◆ WHAT IS EXPECTED
Both the line containing "29 Jul 2026" and the line containing "Suggested Answer" belong to the span. Output exactly that span from the listing below, and nothing outside it.

◆ PROVIDED INFORMATION

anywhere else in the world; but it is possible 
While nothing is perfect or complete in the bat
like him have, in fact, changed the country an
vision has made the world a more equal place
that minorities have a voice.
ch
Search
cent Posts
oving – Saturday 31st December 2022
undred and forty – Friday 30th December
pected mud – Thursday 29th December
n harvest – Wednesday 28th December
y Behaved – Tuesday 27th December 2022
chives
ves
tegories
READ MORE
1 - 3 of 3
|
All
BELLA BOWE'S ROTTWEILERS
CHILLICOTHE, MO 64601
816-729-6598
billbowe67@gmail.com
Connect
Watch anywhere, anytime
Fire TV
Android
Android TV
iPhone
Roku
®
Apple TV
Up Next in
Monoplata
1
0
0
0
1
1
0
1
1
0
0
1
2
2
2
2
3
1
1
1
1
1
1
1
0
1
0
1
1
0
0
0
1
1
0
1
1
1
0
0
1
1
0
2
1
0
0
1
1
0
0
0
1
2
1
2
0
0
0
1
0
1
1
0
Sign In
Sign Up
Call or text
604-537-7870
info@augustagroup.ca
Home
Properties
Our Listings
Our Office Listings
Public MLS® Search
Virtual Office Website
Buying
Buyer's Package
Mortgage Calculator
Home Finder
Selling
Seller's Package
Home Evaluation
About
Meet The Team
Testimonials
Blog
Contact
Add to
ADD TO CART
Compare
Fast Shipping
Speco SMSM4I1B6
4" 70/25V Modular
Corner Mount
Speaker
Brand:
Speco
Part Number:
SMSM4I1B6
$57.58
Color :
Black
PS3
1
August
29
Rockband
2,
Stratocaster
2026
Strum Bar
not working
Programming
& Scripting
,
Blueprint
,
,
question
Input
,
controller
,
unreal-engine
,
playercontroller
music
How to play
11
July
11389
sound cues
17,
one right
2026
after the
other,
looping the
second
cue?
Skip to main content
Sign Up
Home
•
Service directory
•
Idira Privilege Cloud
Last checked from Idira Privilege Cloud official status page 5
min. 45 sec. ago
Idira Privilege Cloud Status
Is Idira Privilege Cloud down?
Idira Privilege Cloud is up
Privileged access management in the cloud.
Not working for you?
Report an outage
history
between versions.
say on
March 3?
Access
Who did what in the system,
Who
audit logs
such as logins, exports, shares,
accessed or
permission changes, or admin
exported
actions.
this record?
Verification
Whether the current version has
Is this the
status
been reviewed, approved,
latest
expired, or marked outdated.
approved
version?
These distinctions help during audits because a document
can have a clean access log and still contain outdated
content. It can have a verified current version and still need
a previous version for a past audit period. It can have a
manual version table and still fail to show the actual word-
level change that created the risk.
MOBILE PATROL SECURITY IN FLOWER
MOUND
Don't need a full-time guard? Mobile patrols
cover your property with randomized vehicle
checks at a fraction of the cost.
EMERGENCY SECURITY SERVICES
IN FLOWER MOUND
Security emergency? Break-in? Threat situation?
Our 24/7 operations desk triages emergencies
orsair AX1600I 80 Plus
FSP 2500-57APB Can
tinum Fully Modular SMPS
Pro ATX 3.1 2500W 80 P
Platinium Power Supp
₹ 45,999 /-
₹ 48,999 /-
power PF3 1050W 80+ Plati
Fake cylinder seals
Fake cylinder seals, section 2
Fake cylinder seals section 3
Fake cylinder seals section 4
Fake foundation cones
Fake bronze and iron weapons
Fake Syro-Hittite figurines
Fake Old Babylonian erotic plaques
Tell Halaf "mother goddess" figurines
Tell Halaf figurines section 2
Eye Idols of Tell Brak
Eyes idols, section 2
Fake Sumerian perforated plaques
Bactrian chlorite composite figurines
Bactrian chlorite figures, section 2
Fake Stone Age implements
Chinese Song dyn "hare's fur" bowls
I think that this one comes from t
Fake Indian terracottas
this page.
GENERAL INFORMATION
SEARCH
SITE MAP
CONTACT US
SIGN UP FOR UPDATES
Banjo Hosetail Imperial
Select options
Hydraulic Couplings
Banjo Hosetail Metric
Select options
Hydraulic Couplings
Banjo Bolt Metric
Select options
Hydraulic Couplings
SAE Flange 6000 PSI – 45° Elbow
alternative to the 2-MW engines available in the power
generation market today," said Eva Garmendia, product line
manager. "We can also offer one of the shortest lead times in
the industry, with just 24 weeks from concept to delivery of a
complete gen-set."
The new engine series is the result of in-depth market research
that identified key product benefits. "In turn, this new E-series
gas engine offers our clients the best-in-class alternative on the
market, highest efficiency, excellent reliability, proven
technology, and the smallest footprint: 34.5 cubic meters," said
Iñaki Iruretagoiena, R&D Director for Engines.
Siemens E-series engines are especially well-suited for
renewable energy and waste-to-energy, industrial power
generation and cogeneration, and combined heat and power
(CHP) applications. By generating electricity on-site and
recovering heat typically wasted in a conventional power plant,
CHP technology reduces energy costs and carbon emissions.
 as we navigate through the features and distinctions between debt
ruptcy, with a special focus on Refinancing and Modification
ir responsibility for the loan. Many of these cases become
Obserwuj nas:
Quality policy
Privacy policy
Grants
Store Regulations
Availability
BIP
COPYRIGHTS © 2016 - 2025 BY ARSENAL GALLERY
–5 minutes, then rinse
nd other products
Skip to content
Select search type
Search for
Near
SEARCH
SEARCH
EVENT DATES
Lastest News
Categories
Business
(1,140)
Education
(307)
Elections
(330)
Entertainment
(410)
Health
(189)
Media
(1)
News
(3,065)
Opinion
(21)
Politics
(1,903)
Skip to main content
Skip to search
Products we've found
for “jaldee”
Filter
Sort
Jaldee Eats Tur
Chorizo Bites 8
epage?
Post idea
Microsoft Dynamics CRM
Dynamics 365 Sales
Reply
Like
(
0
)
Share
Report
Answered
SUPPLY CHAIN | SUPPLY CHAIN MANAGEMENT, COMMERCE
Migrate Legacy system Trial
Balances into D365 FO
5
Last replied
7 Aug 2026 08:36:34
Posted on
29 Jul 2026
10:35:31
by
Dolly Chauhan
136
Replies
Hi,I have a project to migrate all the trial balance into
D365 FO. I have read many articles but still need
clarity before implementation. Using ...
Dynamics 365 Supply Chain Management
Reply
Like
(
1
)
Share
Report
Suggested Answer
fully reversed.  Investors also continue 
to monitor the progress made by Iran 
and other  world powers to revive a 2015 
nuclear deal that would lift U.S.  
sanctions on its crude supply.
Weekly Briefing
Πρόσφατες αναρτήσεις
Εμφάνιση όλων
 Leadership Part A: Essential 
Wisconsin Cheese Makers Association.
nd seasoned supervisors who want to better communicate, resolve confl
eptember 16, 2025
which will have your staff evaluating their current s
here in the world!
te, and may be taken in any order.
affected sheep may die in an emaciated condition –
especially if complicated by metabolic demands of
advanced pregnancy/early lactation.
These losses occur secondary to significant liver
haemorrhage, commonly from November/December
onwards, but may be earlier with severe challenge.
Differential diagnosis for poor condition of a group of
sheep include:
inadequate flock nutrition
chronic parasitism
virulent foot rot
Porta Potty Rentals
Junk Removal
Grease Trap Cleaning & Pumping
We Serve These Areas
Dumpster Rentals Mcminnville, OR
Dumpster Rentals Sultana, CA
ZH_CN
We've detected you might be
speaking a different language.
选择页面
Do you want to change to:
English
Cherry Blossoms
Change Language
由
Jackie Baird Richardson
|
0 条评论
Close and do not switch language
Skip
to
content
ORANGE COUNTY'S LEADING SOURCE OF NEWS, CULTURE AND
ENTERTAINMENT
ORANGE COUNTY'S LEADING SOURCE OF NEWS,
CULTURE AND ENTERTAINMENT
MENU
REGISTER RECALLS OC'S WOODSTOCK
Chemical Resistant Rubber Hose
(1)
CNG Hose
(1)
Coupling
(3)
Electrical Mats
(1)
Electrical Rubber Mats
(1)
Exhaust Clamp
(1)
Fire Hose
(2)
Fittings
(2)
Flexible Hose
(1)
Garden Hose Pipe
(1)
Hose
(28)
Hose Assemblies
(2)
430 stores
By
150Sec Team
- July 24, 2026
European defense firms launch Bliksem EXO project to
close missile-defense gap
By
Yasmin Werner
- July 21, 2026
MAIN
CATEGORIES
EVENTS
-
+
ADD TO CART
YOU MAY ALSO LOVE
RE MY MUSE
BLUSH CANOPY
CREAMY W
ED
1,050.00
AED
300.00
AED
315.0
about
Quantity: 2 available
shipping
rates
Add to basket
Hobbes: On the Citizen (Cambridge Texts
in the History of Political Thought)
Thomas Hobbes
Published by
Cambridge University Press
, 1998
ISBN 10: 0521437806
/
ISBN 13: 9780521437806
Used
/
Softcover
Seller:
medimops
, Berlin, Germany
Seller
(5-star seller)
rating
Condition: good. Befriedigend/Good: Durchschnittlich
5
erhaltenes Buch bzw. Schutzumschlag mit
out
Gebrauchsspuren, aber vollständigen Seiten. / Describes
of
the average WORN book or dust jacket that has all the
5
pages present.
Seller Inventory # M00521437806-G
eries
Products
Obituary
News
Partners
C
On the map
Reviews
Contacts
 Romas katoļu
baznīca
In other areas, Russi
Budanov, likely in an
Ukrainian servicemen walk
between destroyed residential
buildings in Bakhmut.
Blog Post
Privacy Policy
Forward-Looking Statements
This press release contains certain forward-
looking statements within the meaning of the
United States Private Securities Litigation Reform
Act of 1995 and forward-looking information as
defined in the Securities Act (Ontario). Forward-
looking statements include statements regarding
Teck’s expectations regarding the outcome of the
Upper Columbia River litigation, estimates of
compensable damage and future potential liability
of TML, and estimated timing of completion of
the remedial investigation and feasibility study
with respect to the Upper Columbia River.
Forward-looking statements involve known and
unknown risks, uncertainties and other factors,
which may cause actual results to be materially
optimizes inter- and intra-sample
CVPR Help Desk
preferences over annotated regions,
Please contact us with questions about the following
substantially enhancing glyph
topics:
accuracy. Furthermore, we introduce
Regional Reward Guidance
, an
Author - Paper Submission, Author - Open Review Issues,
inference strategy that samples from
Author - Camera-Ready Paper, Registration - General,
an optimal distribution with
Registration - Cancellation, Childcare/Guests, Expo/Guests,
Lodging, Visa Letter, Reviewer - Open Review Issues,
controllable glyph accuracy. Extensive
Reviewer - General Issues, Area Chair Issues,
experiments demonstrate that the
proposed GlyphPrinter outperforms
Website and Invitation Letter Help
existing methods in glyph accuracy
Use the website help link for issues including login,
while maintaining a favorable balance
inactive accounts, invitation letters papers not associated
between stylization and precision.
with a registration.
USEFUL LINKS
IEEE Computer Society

◆ OUTPUT
29 Jul 2026
10:35:31
by
Dolly Chauhan
136
Replies
Hi,I have a project to migrate all the trial balance into
D365 FO. I have read many articles but still need
clarity before implementation. Using ...
Dynamics 365 Supply Chain Management
Reply
Like
(
1
)
Share
Report
Suggested Answer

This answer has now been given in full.